# teaser buck



## carabelli (Jun 14, 2011)

I am looking at adding a teaser buck to my doe herd ... I have heard of folks using wethers, pygmy goats that have a vasectomy etc ... I have tried our wether, but, mixed results ... thoughts?


----------



## lissablack (Nov 30, 2009)

Wow, I didn't know they did vasectomies on goats. I would worry that it might not have worked. I have a wether in with most of my girls, one in particular is pretty good at alerting me someone is in season. That one came here when he was 6 months old to keep company with a pygmy buck. He is also a pretty good baby sitter. He has managed to make himself useful enough to avoid the butcher. He must be around 5 now, so I guess he gets to stay.

I suspect a wether who was raised with your does might be less good at this than one who is brought in later. At least it seems that way from what has happened here.

Jan


----------



## SandStoneStable Farm (Dec 8, 2010)

I have 2 wethers that alert me immediately at the sign of heat... it's very helpful!
They were just regular old castration wethers. I waited 5 months to castrate,don't knowif that helps make them moe mature in heat detection.

I guess it depends on how much of an issue you are having detecting heat and how important it is to get them bred timely.
I think when I didn't have a buck here, and I was taking them out for stud service. It was really important to detect the date since I was paying for service and paying for them to stay at anothe farm.


----------



## carabelli (Jun 14, 2011)

maybe that is the issue ... this wether was raised with our girls, so, perhaps that is why he is in-effective


----------



## keren (Oct 26, 2008)

If you have a good relationship with your vet you can get injections of testosterone for your wether. It will make him act more like a buck. Cant remember wheter they need to be repeated weekly or monthly but you just use it around the time you need them to breed.


----------



## carabelli (Jun 14, 2011)

Hmm, I will have to check out the testosterone ... it isn't a huge issue, but, I like the teaser buck mainly so I can tell which girls aren't bred ... we have them all covered now, but, it is hard to tell if it took and I hate to wait 5 months


----------



## jodief100 (Jan 15, 2011)

I have made arrangements with my vet to make me a teaser buck next year.
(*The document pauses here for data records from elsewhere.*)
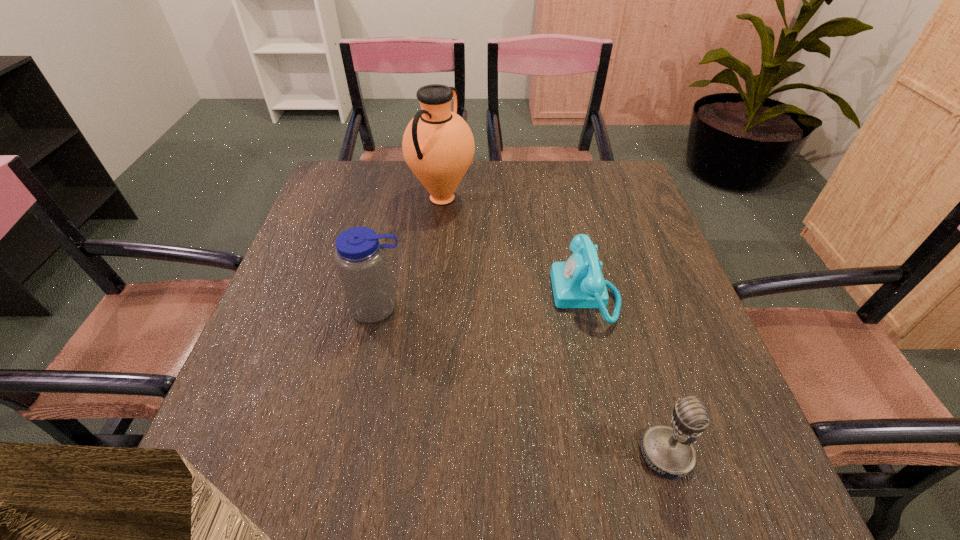
This screenshot has width=960, height=540. Find the location of `vacant region located 0.100m on the front-facing side of the microphone`. vacant region located 0.100m on the front-facing side of the microphone is located at coordinates (580, 454).

Where is `free space located 0.210m on the dial of the shortest object`? This screenshot has height=540, width=960. free space located 0.210m on the dial of the shortest object is located at coordinates (460, 294).

Identify the location of vacant area situated 0.190m on the dial of the shortest object. The height and width of the screenshot is (540, 960). (469, 294).

The width and height of the screenshot is (960, 540). Identify the location of vacant space situated on the dial of the shortest object. (478, 294).

The height and width of the screenshot is (540, 960). Find the location of `object located at the far edge`. object located at the far edge is located at coordinates (438, 145).

In order to click on object that is at the near edge in this screenshot , I will do `click(668, 451)`.

The width and height of the screenshot is (960, 540). Identify the location of microphone that is at the right edge. (668, 451).

The width and height of the screenshot is (960, 540). In order to click on telephone located in the right edge section of the desktop in this screenshot , I will do `click(577, 283)`.

I want to click on object situated at the near right corner, so click(x=668, y=451).

Where is `vacant space at the far edge of the desktop`? The image size is (960, 540). vacant space at the far edge of the desktop is located at coordinates (407, 187).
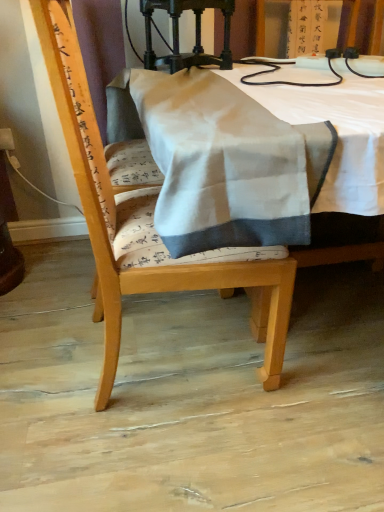
At what (x,y) coordinates should I click in order to perform the action: click on vacant space to the right of wooden chair at center. Please return your answer as a coordinate pair (x, y). Looking at the image, I should click on (319, 374).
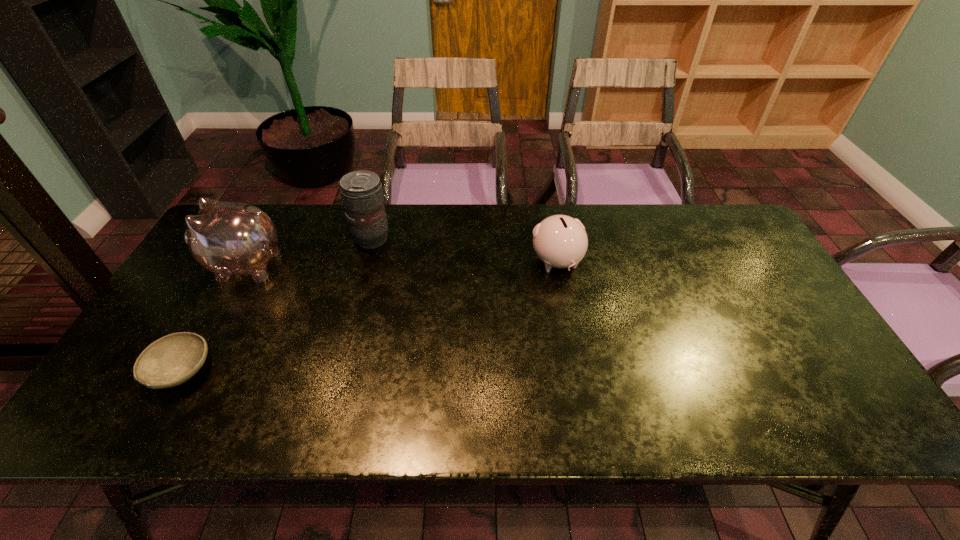
Image resolution: width=960 pixels, height=540 pixels. Identify the location of free space between the nearest object and the third object from left to right. (276, 305).

Locate an element on the screen. The width and height of the screenshot is (960, 540). vacant space in between the shorter piggy bank and the taller piggy bank is located at coordinates (401, 264).

At what (x,y) coordinates should I click in order to perform the action: click on free point between the bowl and the taller piggy bank. Please return your answer as a coordinate pair (x, y). The width and height of the screenshot is (960, 540). Looking at the image, I should click on (213, 319).

In order to click on vacant space that is in between the taller piggy bank and the shorter piggy bank in this screenshot , I will do `click(401, 264)`.

Find the location of a particular element. free spot between the rightmost object and the second object from right to left is located at coordinates (465, 251).

You are a GUI agent. You are given a task and a screenshot of the screen. Output one action in this format:
    pyautogui.click(x=<x>, y=<y>)
    Task: Click on the vacant area that lies between the nearest object and the second shortest object
    
    Given the screenshot: What is the action you would take?
    pyautogui.click(x=369, y=317)

Image resolution: width=960 pixels, height=540 pixels. I want to click on free space between the second object from right to left and the second shortest object, so click(x=465, y=251).

At what (x,y) coordinates should I click in order to perform the action: click on free spot between the shortest object and the left piggy bank. Please return your answer as a coordinate pair (x, y). This screenshot has width=960, height=540. Looking at the image, I should click on (213, 319).

Identify the location of object that stands as the third closest to the nearest object. (560, 241).

Select which object is the third closest to the taller piggy bank. Please provide its 2D coordinates. Your answer should be formatted as a tuple, i.e. [(x, y)], where the tuple contains the x and y coordinates of a point satisfying the conditions above.

[(560, 241)]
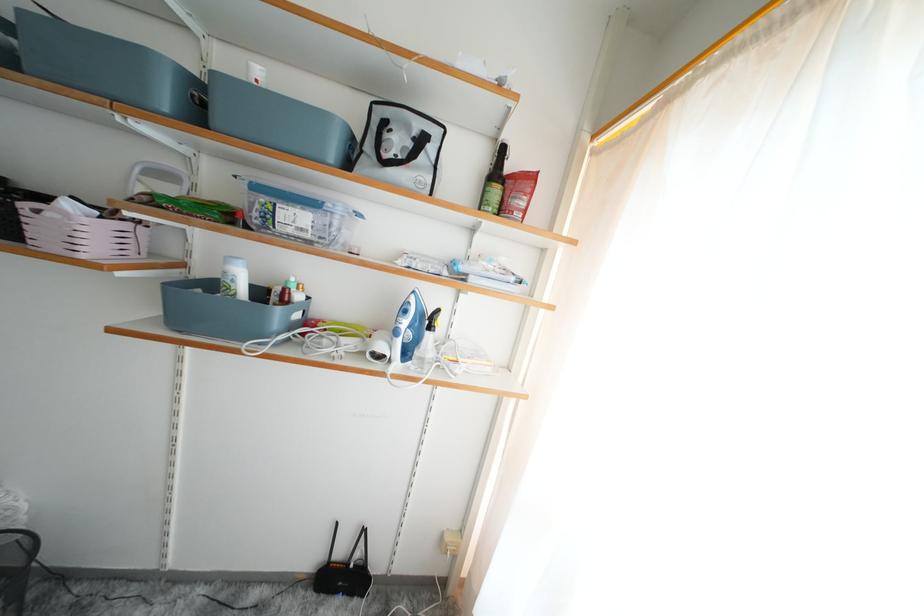
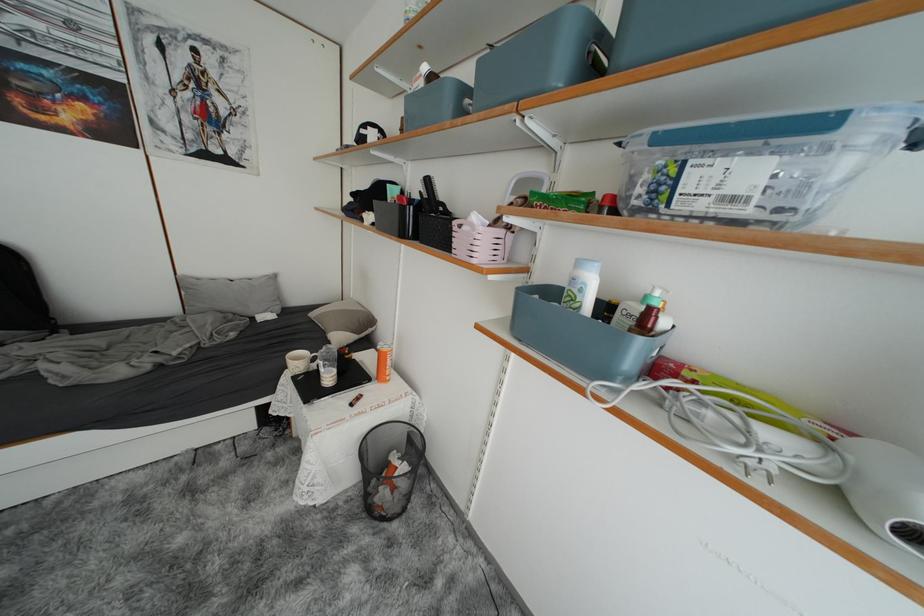
Question: The camera is either moving clockwise (left) or counter-clockwise (right) around the object. The first image is from the beginning of the video and the second image is from the end. Is the camera moving left or right when shooting the video?

Choices:
 (A) Left
 (B) Right

Answer: (B)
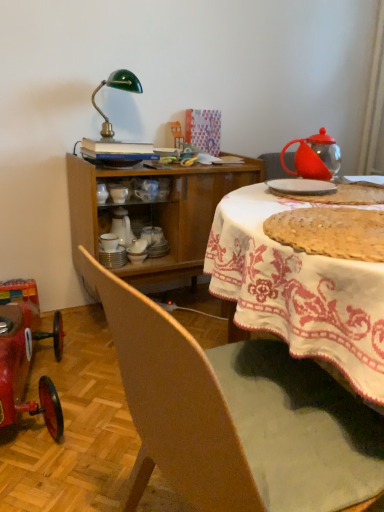
Question: Is golden crumbly pie at center smaller than white ceramic plates at center, positioned as the 2th tableware in back-to-front order?

Choices:
 (A) no
 (B) yes

Answer: (A)

Question: Can you confirm if golden crumbly pie at center is thinner than white ceramic plates at center, the fourth tableware viewed from the right?

Choices:
 (A) yes
 (B) no

Answer: (B)

Question: Is golden crumbly pie at center at the right side of white ceramic plates at center, the fourth tableware viewed from the right?

Choices:
 (A) yes
 (B) no

Answer: (A)

Question: Considering the relative sizes of golden crumbly pie at center and white ceramic plates at center, the 1th tableware viewed from the left, in the image provided, is golden crumbly pie at center wider than white ceramic plates at center, the 1th tableware viewed from the left,?

Choices:
 (A) no
 (B) yes

Answer: (B)

Question: Does golden crumbly pie at center have a larger size compared to white ceramic plates at center, the fourth tableware viewed from the right?

Choices:
 (A) yes
 (B) no

Answer: (A)

Question: Is point (354, 406) closer or farther from the camera than point (29, 357)?

Choices:
 (A) farther
 (B) closer

Answer: (B)

Question: Is wooden chair at lower left in front of or behind shiny red toy car at lower left in the image?

Choices:
 (A) behind
 (B) front

Answer: (B)

Question: Is wooden chair at lower left bigger or smaller than shiny red toy car at lower left?

Choices:
 (A) small
 (B) big

Answer: (B)

Question: Looking at their shapes, would you say wooden chair at lower left is wider or thinner than shiny red toy car at lower left?

Choices:
 (A) wide
 (B) thin

Answer: (B)

Question: In terms of width, does wooden cabinet at center look wider or thinner when compared to shiny red toy car at lower left?

Choices:
 (A) thin
 (B) wide

Answer: (A)

Question: From a real-world perspective, is wooden cabinet at center physically located above or below shiny red toy car at lower left?

Choices:
 (A) above
 (B) below

Answer: (A)

Question: Is wooden cabinet at center inside or outside of shiny red toy car at lower left?

Choices:
 (A) outside
 (B) inside

Answer: (A)

Question: From the image's perspective, relative to shiny red toy car at lower left, is wooden cabinet at center above or below?

Choices:
 (A) above
 (B) below

Answer: (A)

Question: Is point (67, 175) closer or farther from the camera than point (306, 227)?

Choices:
 (A) farther
 (B) closer

Answer: (A)

Question: From a real-world perspective, is wooden cabinet at center above or below golden crumbly pie at center?

Choices:
 (A) below
 (B) above

Answer: (A)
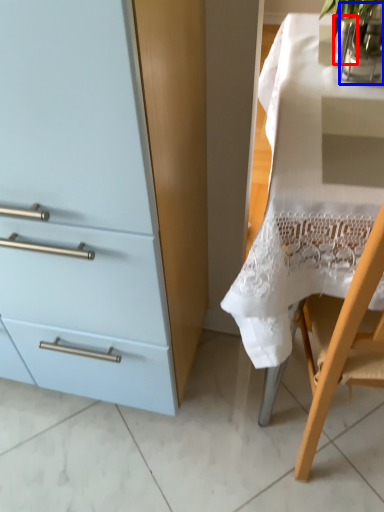
Question: Which object appears closest to the camera in this image, glass vase (highlighted by a red box) or glass vase (highlighted by a blue box)?

Choices:
 (A) glass vase
 (B) glass vase

Answer: (B)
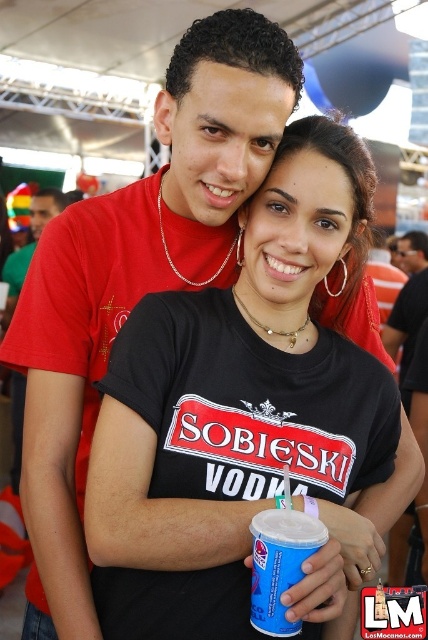
Between black matte cup at center and matte red t-shirt at upper left, which one has more height?

matte red t-shirt at upper left

Between black matte cup at center and matte red t-shirt at upper left, which one appears on the left side from the viewer's perspective?

From the viewer's perspective, matte red t-shirt at upper left appears more on the left side.

Which is behind, point (151, 524) or point (14, 481)?

Point (14, 481)

The image size is (428, 640). I want to click on black matte cup at center, so click(x=237, y=404).

Can you confirm if black matte cup at center is smaller than blue paper cup at center?

Actually, black matte cup at center might be larger than blue paper cup at center.

Is point (244, 262) closer to camera compared to point (264, 573)?

No, it is not.

The image size is (428, 640). What are the coordinates of `black matte cup at center` in the screenshot? It's located at (237, 404).

Which of these two, blue paper cup at center or matte red t-shirt at upper left, stands shorter?

blue paper cup at center

Is point (273, 602) in front of point (5, 307)?

Yes, it is.

At what (x,y) coordinates should I click in order to perform the action: click on blue paper cup at center. Please return your answer as a coordinate pair (x, y). Looking at the image, I should click on (279, 563).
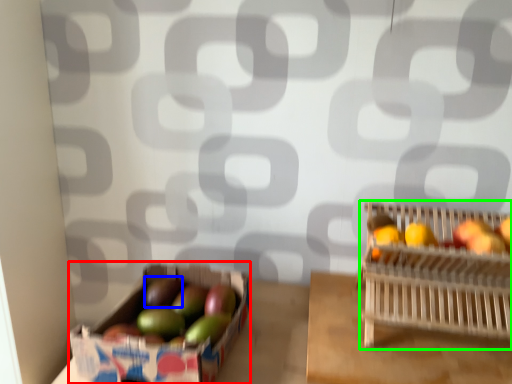
Question: Which is farther away from cardboard box (highlighted by a red box)? apple (highlighted by a blue box) or basket (highlighted by a green box)?

Choices:
 (A) apple
 (B) basket

Answer: (B)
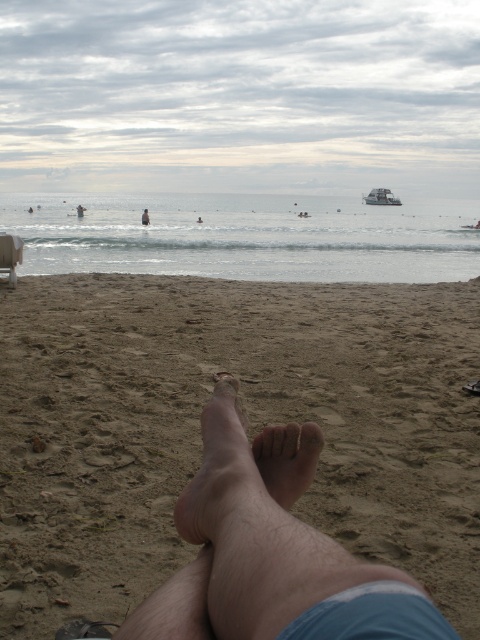
You are lying on the beach and want to reach the clear blue water at upper center without getting your brown rough toe at center wet. Is it possible?

The clear blue water at upper center is much taller than the brown rough toe at center, so the water is higher up. Therefore, if you move towards the water from your current position, your toe might get wet as you approach the water. However, if you stay where you are, your toe won t be submerged since the water is higher up. It depends on how far you move.

From the picture: You are trying to place a small beach umbrella between the pale skin foot at lower center and the white plastic chair at lower left. Based on their heights, can the umbrella be placed without blocking the view of both objects?

The pale skin foot at lower center is not as tall as the white plastic chair at lower left, so the umbrella can be placed between them without blocking the view of both objects since the taller white plastic chair at lower left would likely obscure the shorter foot.

You are lying on the beach and want to reach the clear blue water at upper center without stepping on the brown rough toe at center. Which direction should you move your legs?

You should move your legs downward to avoid the brown rough toe at center and reach the clear blue water at upper center, since the clear blue water at upper center is above the brown rough toe at center.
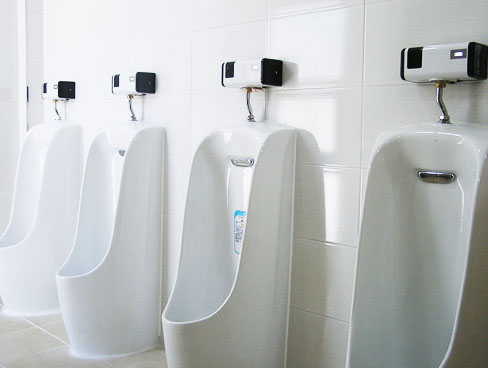
The image size is (488, 368). I want to click on auto flush sensors, so click(x=56, y=90), click(x=135, y=81), click(x=245, y=72), click(x=422, y=59).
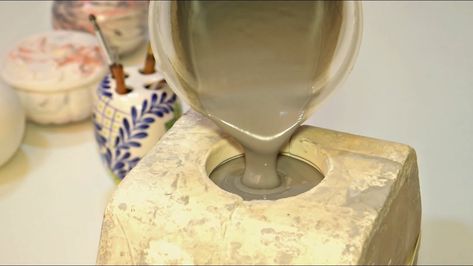
Image resolution: width=473 pixels, height=266 pixels. Identify the location of white surfaces. (30, 189).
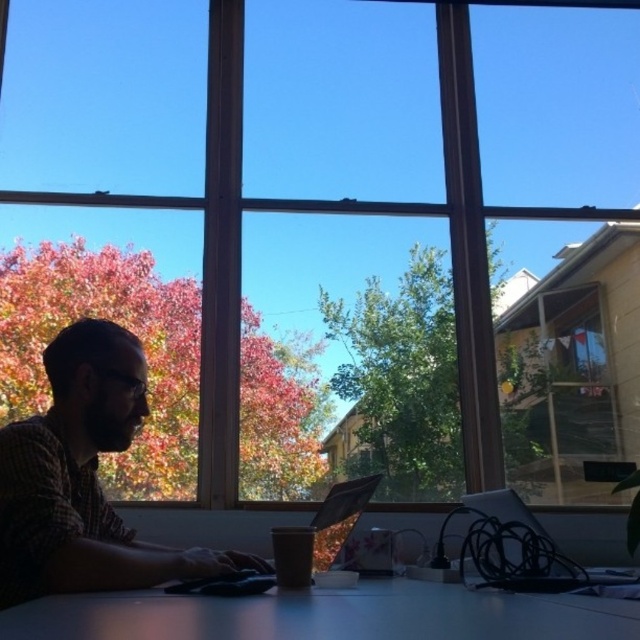
You are a delivery person trying to place a package on the desk. The package is taller than the white glossy table at center. Can you place the package on the desk without it blocking the view of the matte plaid shirt at left?

The matte plaid shirt at left is much taller than the white glossy table at center. Since the package is taller than the white glossy table at center, it would likely block the view of the matte plaid shirt at left if placed on the desk.

You are standing in the room and want to place a new plant pot between the matte plaid shirt at left and the white glossy table at center. Can you fit it there?

The matte plaid shirt at left is to the left of the white glossy table at center, so there is space between them to place the plant pot.

You are a delivery person who needs to place a small package on the white glossy table at center without blocking the metallic silver laptop at center. Can you fit the package there?

The white glossy table at center is taller than the metallic silver laptop at center, so yes, the package can be placed on the white glossy table at center without blocking the laptop since the table is higher.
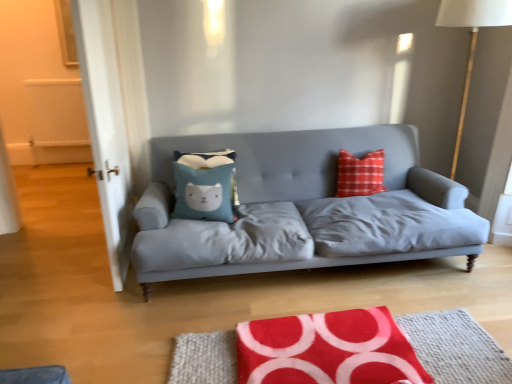
Question: Based on their sizes in the image, would you say red fabric rug at lower center is bigger or smaller than white fabric lampshade at right?

Choices:
 (A) small
 (B) big

Answer: (A)

Question: Does point (184, 344) appear closer or farther from the camera than point (467, 9)?

Choices:
 (A) farther
 (B) closer

Answer: (B)

Question: Which of these objects is positioned closest to the matte gray fabric couch at center?

Choices:
 (A) blue fabric pillow at center
 (B) white fabric lampshade at right
 (C) red fabric rug at lower center
 (D) transparent glass door at left

Answer: (A)

Question: Which object is the farthest from the red fabric rug at lower center?

Choices:
 (A) white fabric lampshade at right
 (B) matte gray fabric couch at center
 (C) blue fabric pillow at center
 (D) transparent glass door at left

Answer: (D)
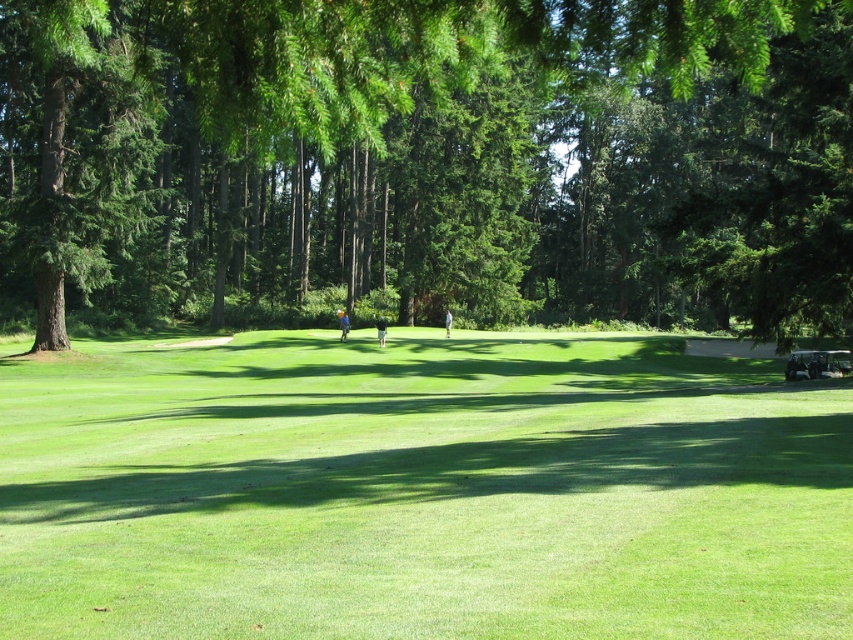
Question: Does green leafy tree at center have a smaller size compared to green grassy field at center?

Choices:
 (A) no
 (B) yes

Answer: (A)

Question: Can you confirm if green leafy tree at center is positioned below green grassy field at center?

Choices:
 (A) no
 (B) yes

Answer: (A)

Question: Does green leafy tree at center have a lesser width compared to green grassy field at center?

Choices:
 (A) no
 (B) yes

Answer: (A)

Question: Which object appears farthest from the camera in this image?

Choices:
 (A) green leafy tree at center
 (B) green grassy field at center

Answer: (A)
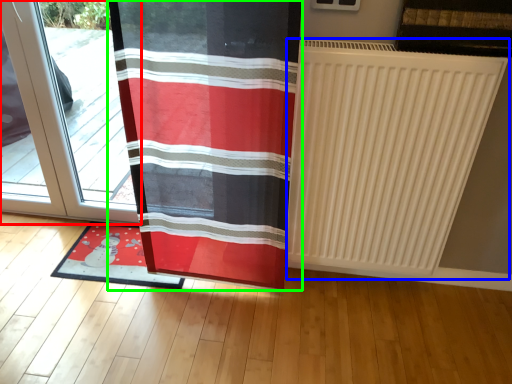
Question: Based on their relative distances, which object is nearer to door (highlighted by a red box)? Choose from radiator (highlighted by a blue box) and curtain (highlighted by a green box).

Choices:
 (A) radiator
 (B) curtain

Answer: (B)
I want one to bring the girls into season since first heats are usually not as productive as later heats. I have read that a teaser can increase average little size. 

Dr. Sparks at Goat Hill Kikos will send your vet info how to perform the procedure if you have a vet willing to learn.


----------



## carabelli (Jun 14, 2011)

what all is involved in the procedure? what type of goat will you use?


----------



## Tenacross (May 26, 2011)

jodief100 said:


> I have made arrangements with my vet to make me a teaser buck next year. I want one to bring the girls into season since first heats are usually not as productive as later heats. I have read that a teaser can increase average little size.
> Dr. Sparks at Goat Hill Kikos will send your vet info how to perform the procedure if you have a vet willing to learn.


I think that would be ideal. No worry of accidents and all the benefits of easy heat detection. If you put a marker harness on him, he would mark them for you. (If you didn't have much time to observe.)


----------



## jodief100 (Jan 15, 2011)

carabelli said:


> what all is involved in the procedure? what type of goat will you use?


The vet says it looks easy, knock the goat out and snip the vas defrens. I spoke with Dr Psarks last month at a confrence and he said he is happy to coach any vet through the process that wants to. He has done dozens of bucks.

I will keep back one of my smaller, more parasite resistant buck kids this year, probably one of my percentage kikos. I want an easy keeper who isn't a grian hog (Boer).


----------